We looked at all the major expenditure components of Gross Domestic Product in percentage deviations from their levels in the fourth quarter of 2007, officially declared as the start of the Great Recession by the National Bureau of Economic Research.

The onset of and decline during this recession were like previous recessions, though its course has been deeper and longer. By quarter four of 2007, sales of new homes had fallen without interruption for nine straight quarters and expenditures on new residential construction had fallen for seven quarters—strong lead time signals of the looming distress. New home sales recovered briefly in 2009 but have now declined for three quarters. Residential construction expenditures have essentially been flat for five quarters. Consumer durables spending at best has stabilized, up slightly from its low in the fourth quarter of 2008.
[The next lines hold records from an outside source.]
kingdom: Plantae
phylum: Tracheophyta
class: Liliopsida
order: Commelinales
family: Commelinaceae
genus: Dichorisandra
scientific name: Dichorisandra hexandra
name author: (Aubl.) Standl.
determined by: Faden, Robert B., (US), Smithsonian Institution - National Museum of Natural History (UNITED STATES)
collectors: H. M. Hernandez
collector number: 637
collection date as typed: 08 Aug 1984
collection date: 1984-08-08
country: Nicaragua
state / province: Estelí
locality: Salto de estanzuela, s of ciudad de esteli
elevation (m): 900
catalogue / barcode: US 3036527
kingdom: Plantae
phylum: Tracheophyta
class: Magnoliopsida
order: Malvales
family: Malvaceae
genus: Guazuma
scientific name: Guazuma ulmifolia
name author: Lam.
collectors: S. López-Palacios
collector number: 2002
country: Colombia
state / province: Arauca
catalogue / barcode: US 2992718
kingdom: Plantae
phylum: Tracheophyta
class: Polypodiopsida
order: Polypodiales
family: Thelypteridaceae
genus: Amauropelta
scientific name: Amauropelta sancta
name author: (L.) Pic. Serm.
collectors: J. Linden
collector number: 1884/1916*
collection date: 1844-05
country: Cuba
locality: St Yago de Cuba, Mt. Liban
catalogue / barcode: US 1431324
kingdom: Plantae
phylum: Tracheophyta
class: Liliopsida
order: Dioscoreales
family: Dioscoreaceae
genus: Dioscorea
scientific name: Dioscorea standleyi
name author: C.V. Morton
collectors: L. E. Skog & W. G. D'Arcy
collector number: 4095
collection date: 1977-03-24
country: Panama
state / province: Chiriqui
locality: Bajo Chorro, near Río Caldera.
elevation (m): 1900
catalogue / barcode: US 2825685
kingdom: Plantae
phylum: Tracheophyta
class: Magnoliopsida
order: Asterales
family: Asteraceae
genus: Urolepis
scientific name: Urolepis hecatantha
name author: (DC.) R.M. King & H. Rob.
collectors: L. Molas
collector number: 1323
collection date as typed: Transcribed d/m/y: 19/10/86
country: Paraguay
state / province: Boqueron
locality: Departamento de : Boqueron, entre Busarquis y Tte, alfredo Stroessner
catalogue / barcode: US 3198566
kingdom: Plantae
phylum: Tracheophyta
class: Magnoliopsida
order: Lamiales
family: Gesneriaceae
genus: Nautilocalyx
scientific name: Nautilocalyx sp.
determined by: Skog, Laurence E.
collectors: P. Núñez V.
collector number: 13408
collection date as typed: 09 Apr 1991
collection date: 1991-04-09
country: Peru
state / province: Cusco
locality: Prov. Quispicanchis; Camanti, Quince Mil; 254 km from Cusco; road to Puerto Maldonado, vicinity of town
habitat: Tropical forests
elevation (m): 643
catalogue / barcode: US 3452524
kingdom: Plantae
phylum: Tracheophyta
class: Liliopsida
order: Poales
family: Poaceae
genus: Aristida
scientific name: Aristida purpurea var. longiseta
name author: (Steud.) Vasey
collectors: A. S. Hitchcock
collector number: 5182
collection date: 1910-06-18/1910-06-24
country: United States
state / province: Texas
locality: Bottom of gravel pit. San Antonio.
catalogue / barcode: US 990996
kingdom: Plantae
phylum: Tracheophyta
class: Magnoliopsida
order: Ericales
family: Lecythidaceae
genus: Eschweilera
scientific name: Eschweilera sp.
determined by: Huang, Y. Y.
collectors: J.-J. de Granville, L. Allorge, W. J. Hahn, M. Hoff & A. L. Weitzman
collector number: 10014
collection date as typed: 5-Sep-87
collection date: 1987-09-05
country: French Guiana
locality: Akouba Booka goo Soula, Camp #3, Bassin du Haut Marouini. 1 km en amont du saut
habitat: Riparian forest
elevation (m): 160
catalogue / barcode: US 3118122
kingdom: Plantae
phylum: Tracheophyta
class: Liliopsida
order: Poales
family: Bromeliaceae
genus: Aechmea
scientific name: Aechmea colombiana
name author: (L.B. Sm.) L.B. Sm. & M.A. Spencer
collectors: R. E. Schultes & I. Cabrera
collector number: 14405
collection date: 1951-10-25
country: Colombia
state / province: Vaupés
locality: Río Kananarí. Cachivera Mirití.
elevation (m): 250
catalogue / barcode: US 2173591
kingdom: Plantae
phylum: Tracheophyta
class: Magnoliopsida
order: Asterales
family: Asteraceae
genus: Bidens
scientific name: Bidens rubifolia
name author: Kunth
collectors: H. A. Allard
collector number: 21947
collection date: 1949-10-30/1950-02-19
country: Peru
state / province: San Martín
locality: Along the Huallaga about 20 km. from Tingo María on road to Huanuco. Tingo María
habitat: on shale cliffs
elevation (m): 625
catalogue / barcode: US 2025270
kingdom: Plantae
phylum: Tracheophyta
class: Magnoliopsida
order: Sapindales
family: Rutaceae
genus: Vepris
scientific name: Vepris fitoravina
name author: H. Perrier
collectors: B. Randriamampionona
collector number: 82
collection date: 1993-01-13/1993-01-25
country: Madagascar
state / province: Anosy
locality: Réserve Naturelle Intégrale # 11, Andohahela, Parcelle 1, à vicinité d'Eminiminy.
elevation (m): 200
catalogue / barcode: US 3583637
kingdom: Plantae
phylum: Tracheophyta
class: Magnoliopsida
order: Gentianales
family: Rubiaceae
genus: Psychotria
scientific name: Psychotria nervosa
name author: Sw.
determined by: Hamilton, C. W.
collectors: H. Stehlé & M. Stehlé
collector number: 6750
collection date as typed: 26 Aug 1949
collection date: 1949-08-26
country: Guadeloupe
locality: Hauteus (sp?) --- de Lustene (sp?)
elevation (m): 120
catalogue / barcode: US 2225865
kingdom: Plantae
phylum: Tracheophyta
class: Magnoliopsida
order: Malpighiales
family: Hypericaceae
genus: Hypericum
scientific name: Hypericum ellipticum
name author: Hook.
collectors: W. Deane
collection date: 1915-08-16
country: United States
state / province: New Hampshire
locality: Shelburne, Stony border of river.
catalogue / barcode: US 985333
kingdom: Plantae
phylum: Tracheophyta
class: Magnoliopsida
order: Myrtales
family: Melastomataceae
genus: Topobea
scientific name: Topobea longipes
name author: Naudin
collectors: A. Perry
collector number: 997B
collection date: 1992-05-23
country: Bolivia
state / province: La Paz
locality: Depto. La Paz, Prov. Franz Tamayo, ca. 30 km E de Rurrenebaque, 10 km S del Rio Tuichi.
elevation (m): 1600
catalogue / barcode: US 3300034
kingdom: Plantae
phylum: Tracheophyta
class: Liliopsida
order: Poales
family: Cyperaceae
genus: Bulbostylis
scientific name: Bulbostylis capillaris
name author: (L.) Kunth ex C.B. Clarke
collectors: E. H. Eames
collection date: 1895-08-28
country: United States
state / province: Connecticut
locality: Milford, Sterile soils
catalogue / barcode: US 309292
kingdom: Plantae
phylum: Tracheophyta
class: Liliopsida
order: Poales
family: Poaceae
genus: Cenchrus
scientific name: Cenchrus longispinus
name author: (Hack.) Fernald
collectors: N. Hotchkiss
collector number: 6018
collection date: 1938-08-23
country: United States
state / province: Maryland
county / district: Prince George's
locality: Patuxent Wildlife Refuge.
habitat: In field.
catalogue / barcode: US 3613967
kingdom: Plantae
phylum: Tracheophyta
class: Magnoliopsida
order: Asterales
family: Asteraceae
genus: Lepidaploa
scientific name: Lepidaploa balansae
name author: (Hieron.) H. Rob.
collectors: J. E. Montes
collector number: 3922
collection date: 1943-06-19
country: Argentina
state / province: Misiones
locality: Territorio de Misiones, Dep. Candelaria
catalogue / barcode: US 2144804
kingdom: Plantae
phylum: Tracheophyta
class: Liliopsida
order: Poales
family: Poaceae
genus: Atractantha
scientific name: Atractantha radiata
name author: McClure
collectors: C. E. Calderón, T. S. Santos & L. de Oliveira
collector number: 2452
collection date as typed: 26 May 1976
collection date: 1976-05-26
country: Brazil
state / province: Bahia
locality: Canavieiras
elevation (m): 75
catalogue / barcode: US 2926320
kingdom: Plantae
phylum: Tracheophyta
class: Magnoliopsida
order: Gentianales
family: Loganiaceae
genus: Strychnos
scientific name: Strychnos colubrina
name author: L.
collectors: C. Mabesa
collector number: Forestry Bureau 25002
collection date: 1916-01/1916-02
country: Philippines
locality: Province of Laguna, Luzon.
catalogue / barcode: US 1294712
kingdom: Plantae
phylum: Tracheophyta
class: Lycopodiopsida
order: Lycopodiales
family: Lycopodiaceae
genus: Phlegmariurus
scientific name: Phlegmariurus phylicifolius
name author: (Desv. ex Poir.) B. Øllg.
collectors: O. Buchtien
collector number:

The average increase in new residential construction in the first year following the previous 10 postwar recessions has been 26.3%. The largest increase in residential construction followed the 1981-82 recession, when it increased 75.5% as monetary policy was relaxed. In the past year, residential construction has increased 6.3%. This is the slowest rebound in residential construction in any sustained recovery from a postwar recession.

No currently debated policy will likely change this situation, as the market is saturated with foreclosed houses and homeowners suffer from $771 billion in negative equity. This fact needs to be confronted: We are almost surely in for a long slog.